Excerpted data ▸
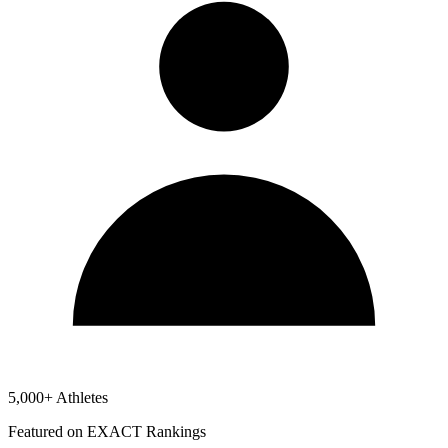
5,000+ Athletes
Featured on EXACT Rankings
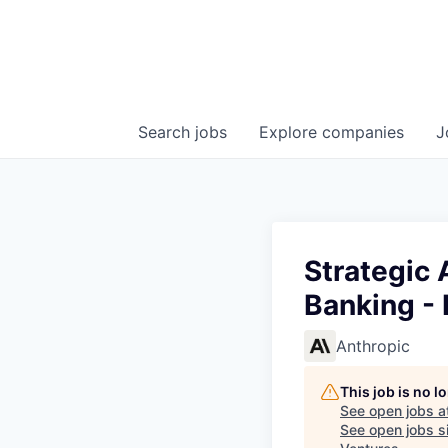
Search
jobs
Explore
companies
J
Strategic 
Banking - 
Anthropic
This job is no 
See open jobs a
See open jobs si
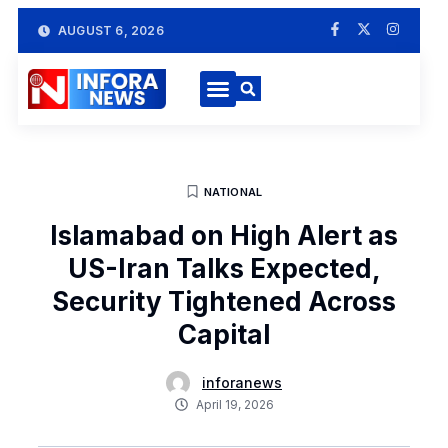
AUGUST 6, 2026
NATIONAL
Islamabad on High Alert as
US-Iran Talks Expected,
Security Tightened Across
Capital
inforanews
April 19, 2026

What needs to be done ▸ Would you return all of the entries unchanged while omitting the images?

Result of this task ▸
5,000+ Athletes
Featured on EXACT Rankings
Search
jobs
Explore
companies
J
Strategic 
Banking - 
Anthropic
This job is no 
See open jobs a
See open jobs si
AUGUST 6, 2026
NATIONAL
Islamabad on High Alert as
US-Iran Talks Expected,
Security Tightened Across
Capital
inforanews
April 19, 2026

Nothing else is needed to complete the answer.